Impatience is a psychological factor that varies from person to person and constantly changes with the environment in real time. In this paper, a model based on cellular automaton is presented to investigate the dynamics of bi-directional flow, with considering individual impatient behaviors. Potential field is defined to represent pedestrian’s interest in available space, which provides an approach to the description of proactive mechanism in bi-directional flow. By formulating the dynamics with controllable parameters, individual impatience level is measured, recorded and updated to trigger off the personalized behaviors. Three different patterns of impatient behaviors are modeled and compared with each other. Simulation results demonstrate the different performances of impatient behavior patterns. Comparing with the situation without considering impatience, bidirectional flow is improved in terms of speed, flow rate and waiting time when impatience level is used to triggers off the sidestep behavior. However, the collective performance shows a deterioration at a most density level when impatience is regarded as a direct parameter to estimate the priority to a target cell among several competitors. The parameter sensitivity analysis of impatience intensity and decision threshold shows the flexibility of the model to present the impatience effect. Simulation experiments under different scenarios also reveal the effects of low proportion of slower pedestrians, walkway width and mixed behavior mode on the efficiency of pedestrian counter flow.

[Dataset records]
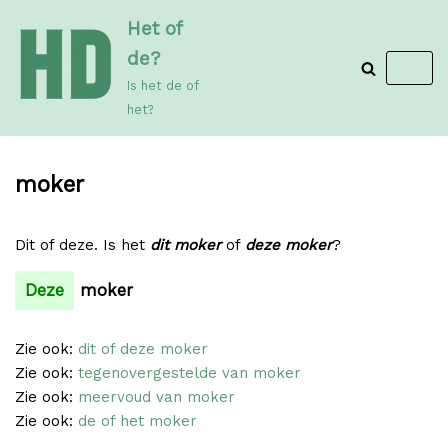
Meteen
Het of
naar
de?
de
Is het de of
inhoud
het?
moker
Dit of deze. Is het
dit moker
of
deze moker
?
Deze
moker
Zie ook:
dit of deze moker
Zie ook:
tegenovergestelde van moker
Zie ook:
meervoud van moker
Zie ook:
de of het moker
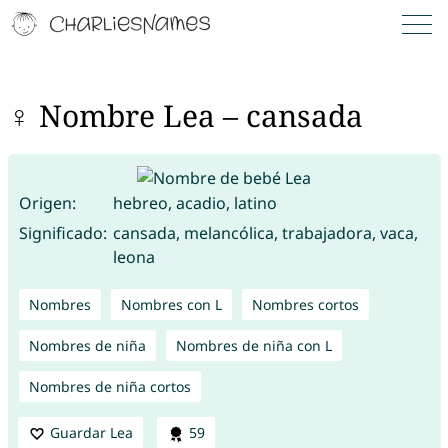
♀ Nombre Lea – cansada
Origen:
hebreo, acadio, latino
Significado:
cansada, melancólica, trabajadora, vaca,
leona
Nombres
Nombres con L
Nombres cortos
Nombres de niña
Nombres de niña con L
Nombres de niña cortos
Guardar Lea
59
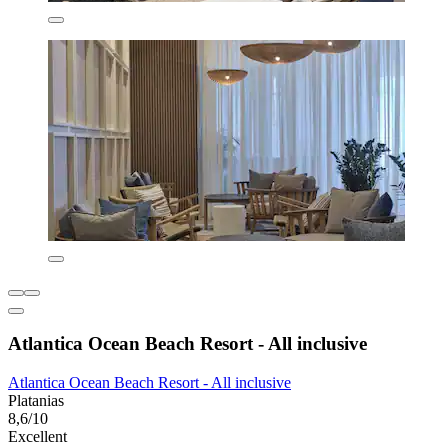
Atlantica Ocean Beach Resort - All inclusive
Atlantica Ocean Beach Resort - All inclusive
Platanias
8,6/10
Excellent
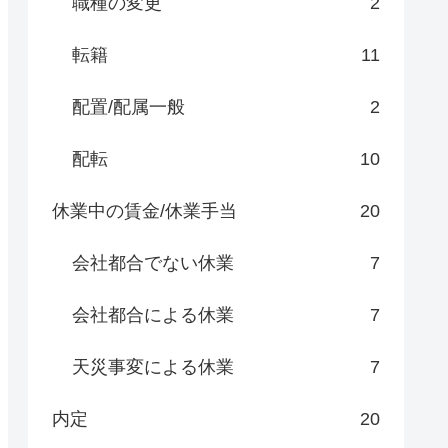
職種の変更
2
転籍
11
配置/配属一般
2
配転
10
休業中の賃金/休業手当
20
会社都合でない休業
7
会社都合による休業
7
天災事変による休業
7
内定
20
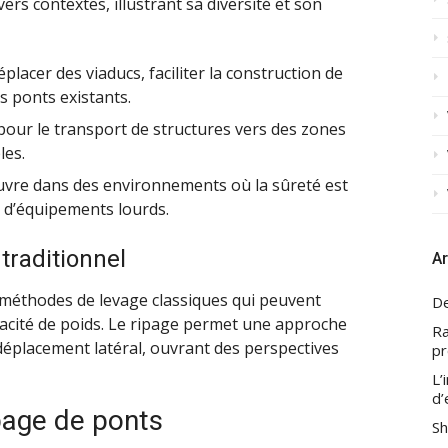
rs contextes, illustrant sa diversité et son
éplacer des viaducs, faciliter la construction de
s ponts existants.
 pour le transport de structures vers des zones
les.
uvre dans des environnements où la sûreté est
n d’équipements lourds.
traditionnel
Ar
 méthodes de levage classiques qui peuvent
De
apacité de poids. Le ripage permet une approche
Ra
 déplacement latéral, ouvrant des perspectives
pr
L’
d’
ipage de ponts
Sh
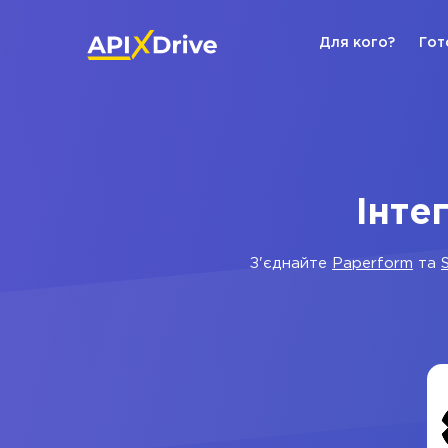
Для кого?
Гот
Інте
З'єднайте
Paperform
та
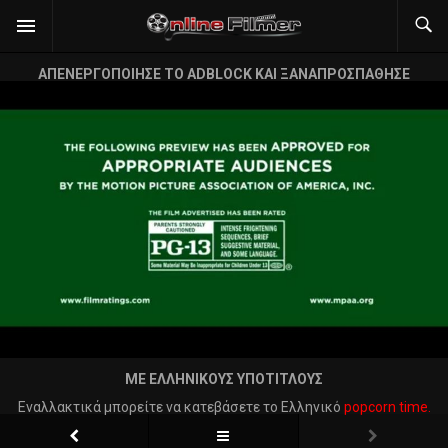
ΑΠΕΝΕΡΓΟΠΟΙΗΣΕ ΤΟ ADBLOCK ΚΑΙ ΞΑΝΑΠΡΟΣΠΑΘΗΣΕ
ΜΕ ΕΛΛΗΝΙΚΟΥΣ ΥΠΟΤΙΤΛΟΥΣ
Εναλλακτικά μπορείτε να κατεβάσετε το Ελληνικό
popcorn time.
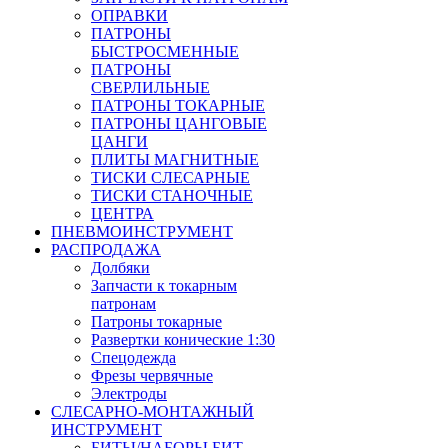
ОПРАВКИ
ПАТРОНЫ
БЫСТРОСМЕННЫЕ
ПАТРОНЫ
СВЕРЛИЛЬНЫЕ
ПАТРОНЫ ТОКАРНЫЕ
ПАТРОНЫ ЦАНГОВЫЕ
ЦАНГИ
ПЛИТЫ МАГНИТНЫЕ
ТИСКИ СЛЕСАРНЫЕ
ТИСКИ СТАНОЧНЫЕ
ЦЕНТРА
ПНЕВМОИНСТРУМЕНТ
РАСПРОДАЖА
Долбяки
Запчасти к токарным
патронам
Патроны токарные
Развертки конические 1:30
Спецодежда
Фрезы червячные
Электроды
СЛЕСАРНО-МОНТАЖНЫЙ
ИНСТРУМЕНТ
БИТЫ/НАБОРЫ БИТ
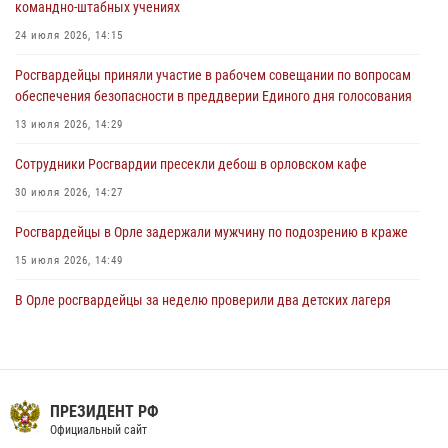
командно-штабных учениях
05 августа 2026, 13:12
24 июля 2026, 14:15
За месяц росгвардейцы задержали 15 лиц, подозреваемых в
Росгвардейцы приняли участие в рабочем совещании по вопросам
совершении противоправных действий
обеспечения безопасности в преддверии Единого дня голосования
04 августа 2026, 14:21
13 июля 2026, 14:29
Сотрудники Росгвардии пресекли дебош в орловском кафе
30 июля 2026, 14:27
Росгвардейцы в Орле задержали мужчину по подозрению в краже
15 июля 2026, 14:49
В Орле росгвардейцы за неделю проверили два детских лагеря
16 июля 2026, 13:34
Росгвардейцы провели брифинг по теме изменений в
законодательстве о частной охранной деятельности
ПРЕЗИДЕНТ РФ
29 июля 2026, 14:06
Официальный сайт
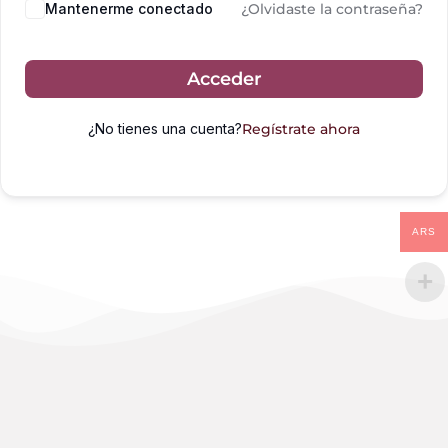
Mantenerme conectado
¿Olvidaste la contraseña?
Acceder
¿No tienes una cuenta?
Regístrate ahora
ARS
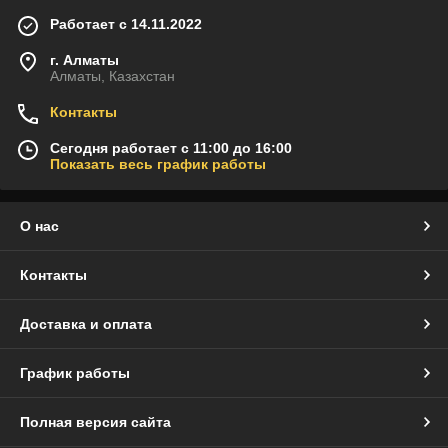
Работает с 14.11.2022
г. Алматы
Алматы, Казахстан
Контакты
Сегодня работает с 11:00 до 16:00
Показать весь график работы
О нас
Контакты
Доставка и оплата
График работы
Полная версия сайта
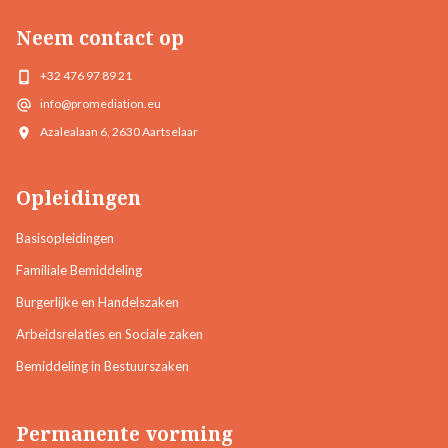
Neem contact op
+32 476 97 89 21
info@promediation.eu
Azalealaan 6, 2630 Aartselaar
Opleidingen
Basisopleidingen
Familiale Bemiddeling
Burgerlijke en Handelszaken
Arbeidsrelaties en Sociale zaken
Bemiddeling in Bestuurszaken
Permanente vorming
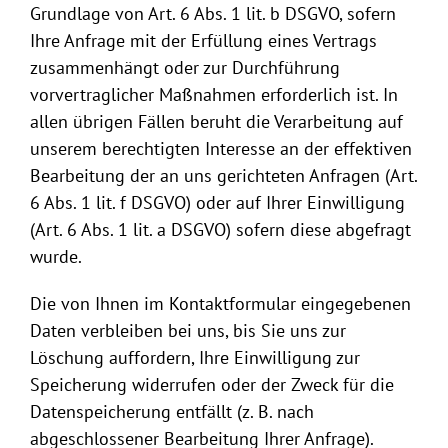
Grundlage von Art. 6 Abs. 1 lit. b DSGVO, sofern
Ihre Anfrage mit der Erfüllung eines Vertrags
zusammenhängt oder zur Durchführung
vorvertraglicher Maßnahmen erforderlich ist. In
allen übrigen Fällen beruht die Verarbeitung auf
unserem berechtigten Interesse an der effektiven
Bearbeitung der an uns gerichteten Anfragen (Art.
6 Abs. 1 lit. f DSGVO) oder auf Ihrer Einwilligung
(Art. 6 Abs. 1 lit. a DSGVO) sofern diese abgefragt
wurde.
Die von Ihnen im Kontaktformular eingegebenen
Daten verbleiben bei uns, bis Sie uns zur
Löschung auffordern, Ihre Einwilligung zur
Speicherung widerrufen oder der Zweck für die
Datenspeicherung entfällt (z. B. nach
abgeschlossener Bearbeitung Ihrer Anfrage).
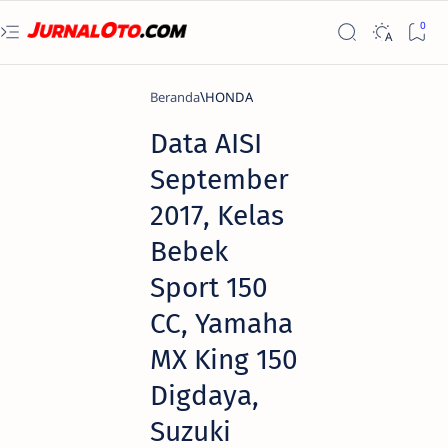
Beranda
HONDA
Data AISI
September
2017, Kelas
Bebek
Sport 150
CC, Yamaha
MX King 150
Digdaya,
Suzuki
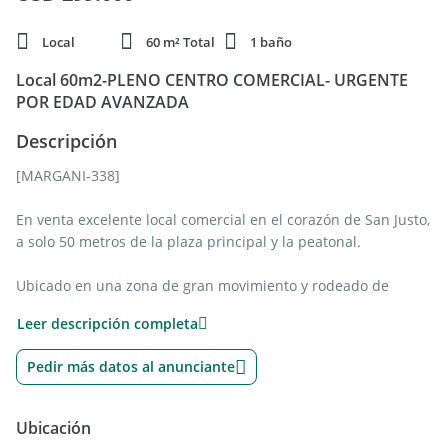
Local
60 m² Total
1 baño
Local 60m2-PLENO CENTRO COMERCIAL- URGENTE
POR EDAD AVANZADA
Descripción
[MARGANI-338]
En venta excelente local comercial en el corazón de San Justo,
a solo 50 metros de la plaza principal y la peatonal.
Ubicado en una zona de gran movimiento y rodeado de
instituciones clave como el Palacio Municipal, bancos,
Leer descripción completa
colegios y comercios de primera línea, este local de 60 m²
cubiertos se presenta como una oportunidad única para
Pedir más datos al anunciante
diversos destinos comerciales.
Actualmente funciona con la venta de indumentaria de la
Ubicación
reconocida marca Scombro, con posibilidad de continuar la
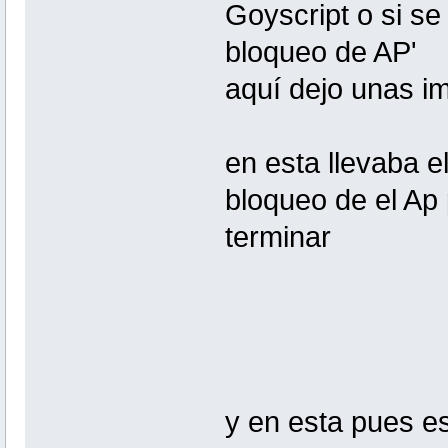
Goyscript o si se
bloqueo de AP'
aquí dejo unas 
en esta llevaba e
bloqueo de el Ap
terminar
y en esta pues es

◆ **How to complete this task**
According to the passage on impatience in bi-directional pedestrian flow, why does the model define a potential field? Answer in one to three sentences.

◆ **Solution to the problem**
The potential field is defined to represent a pedestrian's interest in available space. This gives a way to describe the proactive mechanism in bi-directional flow.